Дело стояло за Наташиной юбкой, которая была слишком длинна; ее подшивали две девушки, обкусывая торопливо нитки. Третья, с булавками в губах и зубах, бегала от графини к Соне; четвертая держала на высоко поднятой руке всё дымковое платье.
– Мавруша, скорее, голубушка!
– Дайте наперсток оттуда, барышня.
– Скоро ли, наконец? – сказал граф, входя из за двери. – Вот вам духи. Перонская уж заждалась.
– Готово, барышня, – говорила горничная, двумя пальцами поднимая подшитое дымковое платье и что то обдувая и потряхивая, высказывая этим жестом сознание воздушности и чистоты того, что она держала.
Наташа стала надевать платье.
– Сейчас, сейчас, не ходи, папа, – крикнула она отцу, отворившему дверь, еще из под дымки юбки, закрывавшей всё ее лицо. Соня захлопнула дверь. Через минуту графа впустили. Он был в синем фраке, чулках и башмаках, надушенный и припомаженный.

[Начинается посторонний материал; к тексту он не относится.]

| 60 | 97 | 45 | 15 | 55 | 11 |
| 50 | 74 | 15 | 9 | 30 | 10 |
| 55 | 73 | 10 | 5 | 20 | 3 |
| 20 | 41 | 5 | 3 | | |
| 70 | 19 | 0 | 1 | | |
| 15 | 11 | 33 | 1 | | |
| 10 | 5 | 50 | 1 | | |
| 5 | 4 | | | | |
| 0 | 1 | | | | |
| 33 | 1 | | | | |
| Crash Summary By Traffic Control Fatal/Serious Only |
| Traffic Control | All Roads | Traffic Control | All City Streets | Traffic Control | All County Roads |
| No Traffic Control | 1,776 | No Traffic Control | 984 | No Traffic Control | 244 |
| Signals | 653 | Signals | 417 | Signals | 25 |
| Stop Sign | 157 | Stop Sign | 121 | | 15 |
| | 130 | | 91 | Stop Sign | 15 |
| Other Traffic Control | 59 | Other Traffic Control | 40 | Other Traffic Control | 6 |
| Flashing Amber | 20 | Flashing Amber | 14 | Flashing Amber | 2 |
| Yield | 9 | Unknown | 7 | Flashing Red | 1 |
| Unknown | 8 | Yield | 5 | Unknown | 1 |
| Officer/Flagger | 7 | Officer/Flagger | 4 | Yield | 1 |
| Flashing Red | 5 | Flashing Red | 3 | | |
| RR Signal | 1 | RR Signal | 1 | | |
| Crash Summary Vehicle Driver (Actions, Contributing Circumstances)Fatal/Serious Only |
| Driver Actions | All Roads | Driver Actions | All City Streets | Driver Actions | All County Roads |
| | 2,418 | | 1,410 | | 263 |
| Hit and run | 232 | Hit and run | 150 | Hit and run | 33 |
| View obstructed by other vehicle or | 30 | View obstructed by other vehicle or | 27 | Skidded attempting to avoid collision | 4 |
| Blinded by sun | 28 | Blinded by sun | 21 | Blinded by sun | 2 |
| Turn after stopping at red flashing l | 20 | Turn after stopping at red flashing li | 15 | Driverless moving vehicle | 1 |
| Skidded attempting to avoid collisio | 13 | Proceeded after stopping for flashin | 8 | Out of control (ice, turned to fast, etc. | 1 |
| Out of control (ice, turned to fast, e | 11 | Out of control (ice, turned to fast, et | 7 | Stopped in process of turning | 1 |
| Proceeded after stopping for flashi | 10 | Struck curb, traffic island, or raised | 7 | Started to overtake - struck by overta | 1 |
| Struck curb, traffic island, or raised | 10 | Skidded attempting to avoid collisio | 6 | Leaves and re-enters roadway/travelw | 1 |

– Ах, папа, ты как хорош, прелесть! – сказала Наташа, стоя посреди комнаты и расправляя складки дымки.
– Позвольте, барышня, позвольте, – говорила девушка, стоя на коленях, обдергивая платье и с одной стороны рта на другую переворачивая языком булавки.
– Воля твоя! – с отчаянием в голосе вскрикнула Соня, оглядев платье Наташи, – воля твоя, опять длинно!
Наташа отошла подальше, чтоб осмотреться в трюмо. Платье было длинно.